– А после сон ко мне привязался: будто стою я на той крыше, а он ко мне идет, вот как на карточке, такой весь чистый, аккуратный. И дочку держит вот так же… А у меня в руке «ТТ», я спуск-то против своей воли, не хочу, а давлю. И всю обойму… В него, и в дочку всю обойму… Сам себе кричу: не стреляй! А палец, как чужой, сам этот проклятый спусковой крючок рвет и рвет. Рвет и рвет! И знаешь, что больше всего меня грызет: почему он меня не пристрелил? Почему? Не из трусости же! В дивизию «Нордланд» трусов не брали. Да и ненавидеть у него резонов было не меньше моего – мы ж нещадным катком их Германию отутюжили, от Берлина одни камни остались. А Дрезден? А Лейпциг…
Он уставился в пол. Тишина казалась материальной, вязкая и отвратительная тишина. Мне нужно было что-то сказать, я не могла молчать.
– Мы жили тут, – пробормотала я первое, что пришло на ум. – В центральном подъезде, на…
– Ты Платона внучка, – тихо перебил он меня. – Узнал я. Каширская ты. А меня ты не помнишь?
Старик поднял лицо.
– Нет, – покачала я головой.
– А вот это? – Он протянул мне свою клюку. – Вот это тоже не помнишь?
Ладная дубовая трость, лакированная, с резиновым набалдашником на конце и резной рукоятью в виде собачьей головы. Головы спаниеля – длинные уши, улыбающаяся пасть, язык и даже зубы, в глаза вставлены черные бусинки. Я провела рукой по янтарному лаку, скользкому, как стекло. Это была палка моего деда.

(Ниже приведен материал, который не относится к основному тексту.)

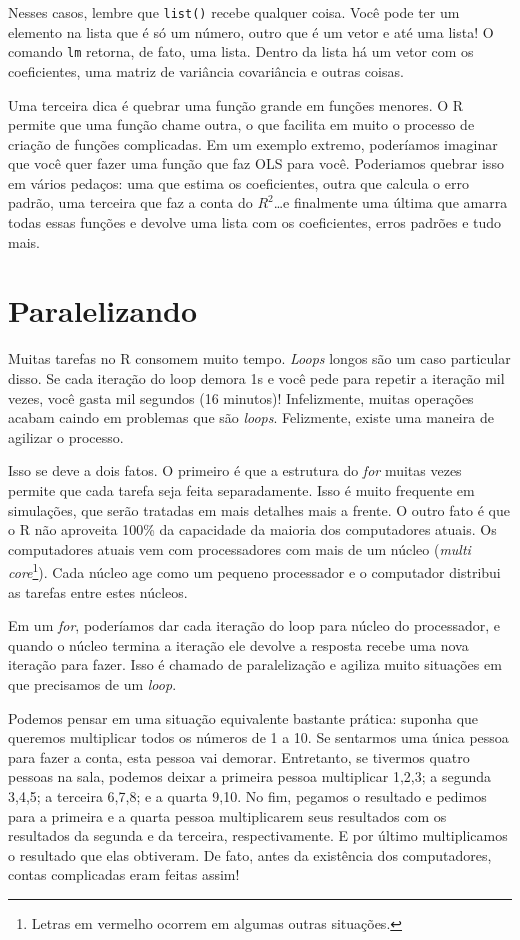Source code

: \documentclass[
]{book}
\begin{document}
Nesses casos, lembre que \texttt{list()} recebe qualquer coisa. Você pode ter um elemento na lista que é só um número, outro que é um vetor e até uma lista! O comando \texttt{lm} retorna, de fato, uma lista. Dentro da lista há um vetor com os coeficientes, uma matriz de variância covariância e outras coisas.

Uma terceira dica é quebrar uma função grande em funções menores. O R permite que uma função chame outra, o que facilita em muito o processo de criação de funções complicadas. Em um exemplo extremo, poderíamos imaginar que você quer fazer uma função que faz OLS para você. Poderiamos quebrar isso em vários pedaços: uma que estima os coeficientes, outra que calcula o erro padrão, uma terceira que faz a conta do \(R^2\)\ldots e finalmente uma última que amarra todas essas funções e devolve uma lista com os coeficientes, erros padrões e tudo mais.

\hypertarget{paralelizando}{%
\chapter{Paralelizando}\label{paralelizando}}

Muitas tarefas no R consomem muito tempo. \emph{Loops} longos são um caso particular disso. Se cada iteração do loop demora 1s e você pede para repetir a iteração mil vezes, você gasta mil segundos (16 minutos)! Infelizmente, muitas operações acabam caindo em problemas que são \emph{loops}. Felizmente, existe uma maneira de agilizar o processo.

Isso se deve a dois fatos. O primeiro é que a estrutura do \emph{for} muitas vezes permite que cada tarefa seja feita separadamente. Isso é muito frequente em simulações, que serão tratadas em mais detalhes mais a frente. O outro fato é que o R não aproveita 100\% da capacidade da maioria dos computadores atuais. Os computadores atuais vem com processadores com mais de um núcleo (\emph{multi core}\footnote{Letras em vermelho ocorrem em algumas outras situações.}). Cada núcleo age como um pequeno processador e o computador distribui as tarefas entre estes núcleos.

Em um \emph{for}, poderíamos dar cada iteração do loop para núcleo do processador, e quando o núcleo termina a iteração ele devolve a resposta recebe uma nova iteração para fazer. Isso é chamado de paralelização e agiliza muito situações em que precisamos de um \emph{loop}.

Podemos pensar em uma situação equivalente bastante prática: suponha que queremos multiplicar todos os números de 1 a 10. Se sentarmos uma única pessoa para fazer a conta, esta pessoa vai demorar. Entretanto, se tivermos quatro pessoas na sala, podemos deixar a primeira pessoa multiplicar 1,2,3; a segunda 3,4,5; a terceira 6,7,8; e a quarta 9,10. No fim, pegamos o resultado e pedimos para a primeira e a quarta pessoa multiplicarem seus resultados com os resultados da segunda e da terceira, respectivamente. E por último multiplicamos o resultado que elas obtiveram. De fato, antes da existência dos computadores, contas complicadas eram feitas assim!
\end{document}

– Платон, перед тем как в госпиталь лечь, подарил. Мне, говорит, без надобности, там без палочки обойдусь. Я, дурак, думал – он про госпиталь это…
Дедушка из того госпиталя не вернулся. Скучное слово «панихида» наполнилось смыслом и запахом. Черный креп траурных лент и тяжкая вонь ядовитых лилий в фойе Театра Советской Армии. Фотография деда, огромная, как киноафиша, в красных и черных бантах. Венки, венки. Золото трафаретных букв. Неуместный запах новогодних елок. Совершенно незнакомый мертвец в тесном гробу, чужое парафиновое лицо с крутым фарфоровым лбом, аккуратный пробор, сквозь который светится лимонная белизна черепа.
– Месть – самая легкая форма скорби. И самая приятная, – усмехнулся старик. – Пусть ярость благородная вскипает как волна. А что после с этой яростью будешь делать? Вот застрелил я его на крыше, этого Вальтера Хунда, отомстил за Кольку Самсонова, за его мать. С яростью благородной – за слезы наших матерей! И вроде все по справедливости – эсэсовец он, гад и фашист, правильно? А что ж на душе у меня такая муть? Что ж он каждую ночь мое сердце грызет, проклятый? С душой-то, с душой что прикажешь делать?
Старик взял у меня фото.
– Нашел я ее, дочку его. Эльзу. При Горбачеве уже, когда стенка рухнула и войска выводить стали. Поехал туда, в Германию, она так в Берлине и жила. В нашем, социалистическом. Встретились мы… Так мол и так, все ей рассказал – и про крышу, и про Кольку, и про сны эти проклятые. Она, понятное дело, заплакала. А после вдруг встала, обняла меня: спасибо, говорит, что вы приехали. Так мы и стояли обнявшись. Стояли и ревели как дети.
Он шмыгнул носом.
– Всему нас родина научила. – Он застегнул бумажник, сунул в карман. – И умирать за нее, и кровь проливать без разговоров. Научила и ярости благородной, и мести святой. И чтоб, стиснув зубы, в штыковую. И под танк, и на амбразуру… Все умеем – и жить впроголодь, и вкалывать до обморока – ты только прикажи. Одно только позабыла родина наша – милосердию нас научить. Прощать мы не умеем. И каяться разучились. А как русскому человеку без покаяния жить? Да и какой ты русский, если прощать да каяться не умеешь?
Старик погладил деревянного спаниеля.
– Занятная штука, эта жизнь, скажу я тебе. – Он хмыкнул. – «Хунд» по-немецки значит «собака». Ты считаешь, Платон мне случайно оставил палку свою? Думаешь, я случайно тебя в беседке этой встретил?
Старик отрицательно покачал головой, стукнул палкой в пол, приподнялся.
– Скоро деда твоего увижу. – Он загадочно улыбнулся, выпрямил спину и развел руки в стороны, как крылья. – Скажу: ладная внучка выросла у генерала Каширского.
Среди сокровищ и мусора, сваленных по пыльным углам моей памяти, можно отыскать и осколки того, первого, возвращения в Москву. Помню ощущение миража, галлюцинации – словно я очутилась внутри ловко сконструированной оптической иллюзии.